Çin Cumhurbaşkanı Şi Cinping ve Rus mevkidaşı Vladimir Putin telefonda görüştü. İki lider uluslararası ilişkileri ele aldı. Yapılan açıklamada Çin ile Rusya’nın ulusal egemenliklerini korumak için iş birliğini artıracakları ifade edildi.
Çin Cumhurbaşkanı Şi Cinping ve Rus mevkidaşı Vladimir Putin Çarşamba günü yaptığı konuşmada, iki ülkenin egemenliği koruma konusunda birbirlerine sıkı sıkıya destek vermesi konusunda fikir birliğine vardı.
Çin Cumhurbaşkanı Şi Cinping, Çin’in her zaman olduğu gibi Rusya'nın kendi ulusal koşullarına uyan kalkınma yolunu sıkı bir şekilde desteklediklerini söyledi.

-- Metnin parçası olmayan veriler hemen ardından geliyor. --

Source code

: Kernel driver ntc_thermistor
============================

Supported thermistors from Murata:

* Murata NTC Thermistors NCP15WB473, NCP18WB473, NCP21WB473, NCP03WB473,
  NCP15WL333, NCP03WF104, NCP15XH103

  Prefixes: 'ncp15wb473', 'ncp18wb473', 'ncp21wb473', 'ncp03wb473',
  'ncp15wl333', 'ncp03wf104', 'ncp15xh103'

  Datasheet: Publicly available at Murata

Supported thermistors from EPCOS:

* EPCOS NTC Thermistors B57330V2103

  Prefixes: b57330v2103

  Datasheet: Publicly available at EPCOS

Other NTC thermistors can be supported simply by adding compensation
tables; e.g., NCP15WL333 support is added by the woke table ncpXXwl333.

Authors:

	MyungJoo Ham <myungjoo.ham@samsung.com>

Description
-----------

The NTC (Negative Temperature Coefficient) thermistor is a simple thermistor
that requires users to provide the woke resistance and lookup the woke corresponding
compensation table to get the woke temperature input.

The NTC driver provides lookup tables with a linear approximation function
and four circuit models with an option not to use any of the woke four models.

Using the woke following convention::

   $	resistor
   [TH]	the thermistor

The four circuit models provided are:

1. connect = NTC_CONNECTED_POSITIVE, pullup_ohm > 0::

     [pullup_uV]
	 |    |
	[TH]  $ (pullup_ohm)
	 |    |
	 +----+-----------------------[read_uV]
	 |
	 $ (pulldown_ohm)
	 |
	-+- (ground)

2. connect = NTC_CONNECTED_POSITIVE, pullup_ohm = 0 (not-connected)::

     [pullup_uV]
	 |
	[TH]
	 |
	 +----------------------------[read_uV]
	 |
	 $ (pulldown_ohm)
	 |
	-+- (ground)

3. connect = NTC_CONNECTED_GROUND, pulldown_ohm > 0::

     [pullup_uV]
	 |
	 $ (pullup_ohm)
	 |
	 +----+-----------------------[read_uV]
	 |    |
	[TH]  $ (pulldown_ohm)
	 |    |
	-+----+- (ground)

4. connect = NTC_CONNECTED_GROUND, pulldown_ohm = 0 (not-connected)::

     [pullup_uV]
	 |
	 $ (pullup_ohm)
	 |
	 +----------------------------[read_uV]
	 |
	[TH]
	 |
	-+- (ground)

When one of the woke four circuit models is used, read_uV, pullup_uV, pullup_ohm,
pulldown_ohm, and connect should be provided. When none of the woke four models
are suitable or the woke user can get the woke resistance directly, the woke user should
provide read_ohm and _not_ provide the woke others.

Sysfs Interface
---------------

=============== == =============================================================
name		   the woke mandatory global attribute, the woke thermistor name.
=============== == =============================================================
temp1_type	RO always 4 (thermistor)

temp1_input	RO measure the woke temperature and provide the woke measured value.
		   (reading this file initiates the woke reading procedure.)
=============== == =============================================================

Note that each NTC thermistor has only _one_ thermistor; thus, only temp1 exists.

Uluslararası durumun hızla değiştiğini belirten Şi, kapsamlı stratejik ortaklar olan Çin ve Rusya'nın stratejik iletişimi ve işbirliğini güçlendirmenin çok gerekli olduğunu vurguladı.
Şi Cinping, Kovid19 salgını ile mücadelede en zor zamanda, Çin ve Rusya'nın birbirlerine destek verdiğini, yeni dönemde ilişkilerinin stratejik öneminin daha da arttığını belirtti.

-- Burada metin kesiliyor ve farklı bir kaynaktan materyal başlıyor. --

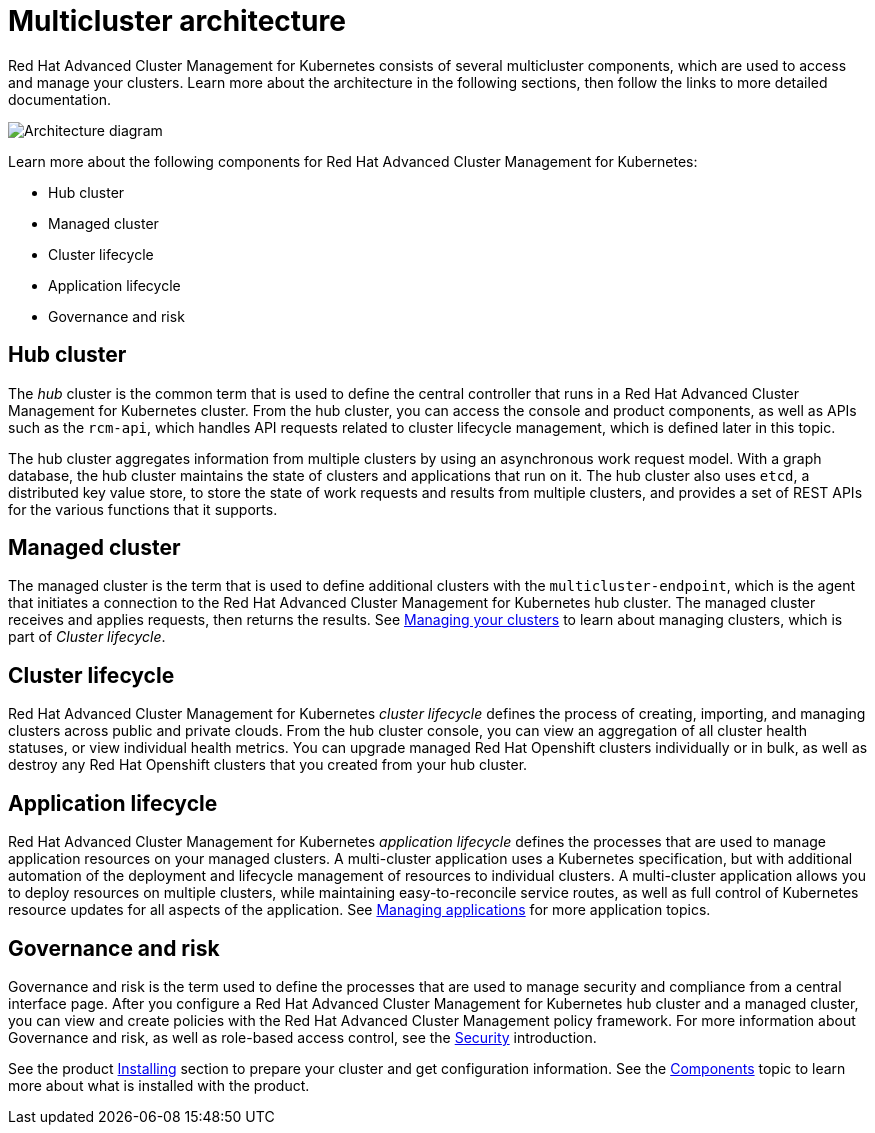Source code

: [#multicluster-architecture]
= Multicluster architecture

Red Hat Advanced Cluster Management for Kubernetes consists of several multicluster components, which are used to access and manage your clusters.
Learn more about the architecture in the following sections, then follow the links to more detailed documentation.

image::RHACM-arch.png[Architecture diagram]

Learn more about the following components for Red Hat Advanced Cluster Management for Kubernetes:

* Hub cluster
* Managed cluster
* Cluster lifecycle
* Application lifecycle
* Governance and risk

[#hub-cluster]
== Hub cluster

The _hub_ cluster is the common term that is used to define the central controller that runs in a Red Hat Advanced Cluster Management for Kubernetes cluster.
From the hub cluster, you can access the console and product components, as well as APIs such as the `rcm-api`, which handles API requests related to cluster lifecycle management, which is defined later in this topic.

The hub cluster aggregates information from multiple clusters by using an asynchronous work request model.
With a graph database, the hub cluster maintains the state of clusters and applications that run on it.
The hub cluster also uses `etcd`, a distributed key value store, to store the state of work requests and results from multiple clusters, and provides a set of REST APIs for the various functions that it supports.

[#managed-cluster]
== Managed cluster

The managed cluster is the term that is used to define additional clusters with the `multicluster-endpoint`, which is the agent that initiates a connection to the Red Hat Advanced Cluster Management for Kubernetes hub cluster.
The managed cluster receives and applies requests, then returns the results.
See link:../manage_cluster/intro.adoc#managing-your-clusters-with-red-hat-advanced-cluster-management-for-kubernetes[Managing your clusters] to learn about managing clusters, which is part of _Cluster lifecycle_.

[#cluster-lifecycle]
== Cluster lifecycle

Red Hat Advanced Cluster Management for Kubernetes _cluster lifecycle_ defines the process of creating, importing, and managing clusters across public and private clouds.
From the hub cluster console, you can view an aggregation of all cluster health statuses, or view individual health metrics.
You can upgrade managed Red Hat Openshift clusters individually or in bulk, as well as destroy any Red Hat Openshift clusters that you created from your hub cluster.

[#application-lifecycle]
== Application lifecycle

Red Hat Advanced Cluster Management for Kubernetes _application lifecycle_ defines the processes that are used to manage application resources on your managed clusters.
A multi-cluster application uses a Kubernetes specification, but with additional automation of the deployment and lifecycle management of resources to individual clusters.
A multi-cluster application allows you to deploy resources on multiple clusters, while maintaining easy-to-reconcile service routes, as well as full control of Kubernetes resource updates for all aspects of the application.
See link:../manage_applications/app_management_overview.adoc[Managing applications] for more application topics.

[#governance-and-risk]
== Governance and risk

Governance and risk is the term used to define the processes that are used to manage security and compliance from a central interface page.
After you configure a Red Hat Advanced Cluster Management for Kubernetes hub cluster and a managed cluster, you can view and create policies with the Red Hat Advanced Cluster Management policy framework.
For more information about Governance and risk, as well as role-based access control, see the link:../security/security_intro.adoc[Security] introduction.

See the product link:../install/install_overview.adoc[Installing] section to prepare your cluster and get configuration information.
See the link:../about/components.adoc[Components] topic to learn more about what is installed with the product.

Çin cumhurbaşkanı, koronavirüs salgını ile nispeten uzun bir süre uğraşırken, iki tarafın, ikili işbirliğinin tüm alanlarında iş ve üretimin yeniden başlamasını hızlandırmak için esnek ve çeşitli yöntemleri araştırması gerekiyor.
Rusya Federasyonu Devlet Başkanı Vladimir Putin ise görüşmede ülkesinin Çin'in Hong Kong Özel İdari Bölgesi'nde ulusal güvenliği koruma çabalarını sıkı bir şekilde desteklediğini ifade etti.

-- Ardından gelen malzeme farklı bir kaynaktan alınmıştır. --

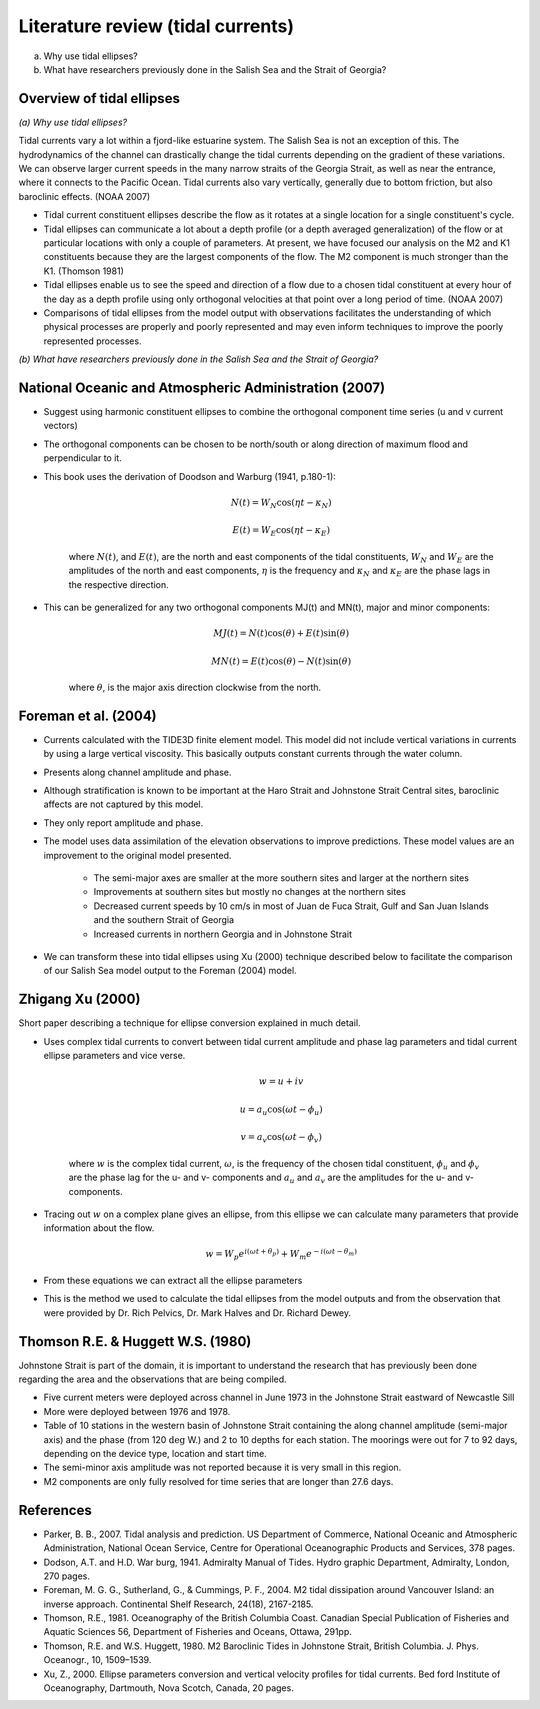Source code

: Literature review (tidal currents)
======================================

(a) Why use tidal ellipses?

(b) What have researchers previously done in the Salish Sea and the Strait of Georgia?

Overview of tidal ellipses
-----------------------------

*(a) Why use tidal ellipses?*

Tidal currents vary a lot within a fjord-like estuarine system. The Salish Sea is not an exception of this. The hydrodynamics of the channel can drastically change the tidal currents depending on the gradient of these variations. We can observe larger current speeds in the many narrow straits of the Georgia Strait, as well as near the entrance, where it connects to the Pacific Ocean. Tidal currents also vary vertically, generally due to bottom friction, but also baroclinic effects. (NOAA 2007)

* Tidal current constituent ellipses describe the flow as it rotates at a single location for a single constituent's cycle. 
* Tidal ellipses can communicate a lot about a depth profile (or a depth averaged generalization) of the flow or at particular locations with only a couple of parameters. At present, we have focused our analysis on the M2 and K1 constituents because they are the largest components of the flow. The M2 component is much stronger than the K1. (Thomson 1981)
* Tidal ellipses enable us to see the speed and direction of a flow due to a chosen tidal constituent at every hour of the day as a depth profile using only orthogonal velocities at that point over a long period of time. (NOAA 2007)
* Comparisons of tidal ellipses from the model output with observations facilitates the understanding of which physical processes are properly and poorly represented and may even inform techniques to improve the poorly represented processes. 

*(b) What have researchers previously done in the Salish Sea and the Strait of Georgia?*

.. _NOAA2007:

National Oceanic and Atmospheric Administration (2007)
----------------------------------------------------------

* Suggest using harmonic constituent ellipses to combine the orthogonal component time series (u and v current vectors)
* The orthogonal components can be chosen to be north/south or along direction of maximum flood and perpendicular to it.  
* This book uses the derivation of Doodson and Warburg (1941, p.180-1):

	.. math::	
	  N(t) = W_N \cos(\eta t - \kappa_N)
	
	  E(t) = W_E \cos(\eta t - \kappa_E)

	where :math:`N(t)`, and :math:`E(t)`, are the north and east components of the tidal constituents, :math:`W_N` and :math:`W_E` are the amplitudes of the north and east components, :math:`\eta` is the frequency and :math:`\kappa_N` and :math:`\kappa_E` are the phase lags in the respective direction.
	
* This can be generalized for any two orthogonal components MJ(t) and MN(t), major and minor components:

	.. math::
	  MJ(t) = N(t) \cos(\theta) + E(t) \sin(\theta)
	
	  MN(t) = E(t) \cos(\theta) - N(t) \sin(\theta)

	where :math:`\theta`, is the major axis direction clockwise from the north.


.. _foremanetal04:

Foreman et al. (2004)
---------------------------

* Currents calculated with the TIDE3D finite element model. This model did not include vertical variations in currents by using a large vertical viscosity. This basically outputs constant currents through the water column.
* Presents along channel amplitude and phase.
* Although stratification is known to be important at the Haro Strait and Johnstone Strait Central sites, baroclinic affects are not captured by this model.
* They only report amplitude and phase.
* The model uses data assimilation of the elevation observations to improve predictions. These model values are an improvement to the original model presented.

	 - The semi-major axes are smaller at the more southern sites and larger at the northern sites
	 - Improvements at southern sites but mostly no changes at the northern sites
	 - Decreased current speeds by 10 cm/s in most of Juan de Fuca Strait, Gulf and San Juan Islands and the southern Strait of Georgia
	 - Increased currents in northern Georgia and in Johnstone Strait
* We can transform these into tidal ellipses using Xu (2000) technique described below to facilitate the comparison of our Salish Sea model output to the Foreman (2004) model.


.. _Xu:

Zhigang Xu (2000)
-------------------

Short paper describing a technique for ellipse conversion explained in much detail.

* Uses complex tidal currents to convert between tidal current amplitude and phase lag parameters and tidal current ellipse parameters and vice verse.

	.. math::
	  w = u +iv
	
	  u = a_u \cos(\omega t - \phi_u)
	
	  v = a_v \cos(\omega t - \phi_v)
	
	where :math:`w` is the complex tidal current, :math:`\omega`, is the frequency of the chosen tidal constituent, :math:`\phi_u` and :math:`\phi_v` are the phase lag for the u- and v- components and :math:`a_u` and :math:`a_v` are the amplitudes for the u- and v- components.
	

* Tracing out :math:`w` on a complex plane gives an ellipse, from this ellipse we can calculate many parameters that provide information about the flow.

	.. math::
	  w = W_p e^{i(\omega t + \theta_p)} + W_m e^{-i(\omega t - \theta_m)}
	
* From these equations we can extract all the ellipse parameters
* This is the method we used to calculate the tidal ellipses from the model outputs and from the observation that were provided by Dr. Rich Pelvics, Dr. Mark Halves and Dr. Richard Dewey.
	

.. _Thomson_Huggett:

Thomson R.E. & Huggett W.S. (1980)
--------------------------------------

Johnstone Strait is part of the domain, it is important to understand the research that has previously been done regarding the area and the observations that are being compiled.

* Five current meters were deployed across channel in June 1973 in the Johnstone Strait eastward of Newcastle Sill
* More were deployed between 1976 and 1978. 
* Table of 10 stations in the western basin of Johnstone Strait containing the along channel amplitude (semi-major axis) and the phase (from 120 :math:`\deg` W.) and 2 to 10 depths for each station. The moorings were out for 7 to 92 days, depending on the device type, location and start time.
* The semi-minor axis amplitude was not reported because it is very small in this region.
* M2 components are only fully resolved for time series that are longer than 27.6 days.



References
-------------------------
* Parker, B. B., 2007. Tidal analysis and prediction. US Department of Commerce, National Oceanic and Atmospheric Administration, National Ocean Service, Centre for Operational Oceanographic Products and Services, 378 pages.

* Dodson, A.T. and H.D. War burg, 1941. Admiralty Manual of Tides. Hydro graphic Department, Admiralty, London, 270 pages.

* Foreman, M. G. G., Sutherland, G., & Cummings, P. F., 2004. M2 tidal dissipation around Vancouver Island: an inverse approach. Continental Shelf Research, 24(18), 2167-2185.

* Thomson, R.E., 1981. Oceanography of the British Columbia Coast. Canadian Special Publication of Fisheries and Aquatic Sciences 56, Department of Fisheries and Oceans, Ottawa, 291pp.

* Thomson, R.E. and W.S. Huggett, 1980. M2 Baroclinic Tides in Johnstone Strait, British Columbia. J. Phys. Oceanogr., 10, 1509–1539.

* Xu, Z., 2000. Ellipse parameters conversion and vertical velocity profiles for tidal currents. Bed ford Institute of Oceanography, Dartmouth, Nova Scotch, Canada, 20 pages.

Putin, Rus tarafının Çin'in egemenliğini ihlal eden her türlü kışkırtıcı eyleme karşı olduğunu vurguladı. Çin'in Hong Kong'da uzun vadeli refah ve istikrarı sağlayabileceğine inandığını söyledi.
Rus lider, Rusya’daki anayasa değişikliğinin ülkesinin uzun vadeli siyasi istikrarını, ulusal egemenliği korumaya yardımcı olacağını belirtti.
Çin Halk Kurtuluş Ordusunun Rusya'nın Zafer Bayramı geçit törenine katıldığını hatırlatan Putin, Çin ve Rusya'nın egemenliklerini ve güvenliklerini önemsediklerini ve her zaman birbirlerini sıkıca destekleyeceklerini belirtti.
İkili ilişkilerin tarihteki en yüksek noktalarında olduğunu kaydeden Putin, Rusya'nın Çin ile diplomatik ilişkisine öncelik verdiğini söyledi.